### WHAT YOU WILL DO
All of the data below should be output exactly as given.
===
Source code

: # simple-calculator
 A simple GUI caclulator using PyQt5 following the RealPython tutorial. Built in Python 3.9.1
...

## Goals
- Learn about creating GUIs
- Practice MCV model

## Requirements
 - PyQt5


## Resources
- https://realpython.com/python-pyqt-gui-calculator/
===
### YOUR SOLUTION
Source code

: # simple-calculator
 A simple GUI caclulator using PyQt5 following the RealPython tutorial. Built in Python 3.9.1
...

## Goals
- Learn about creating GUIs
- Practice MCV model

## Requirements
 - PyQt5


## Resources
- https://realpython.com/python-pyqt-gui-calculator/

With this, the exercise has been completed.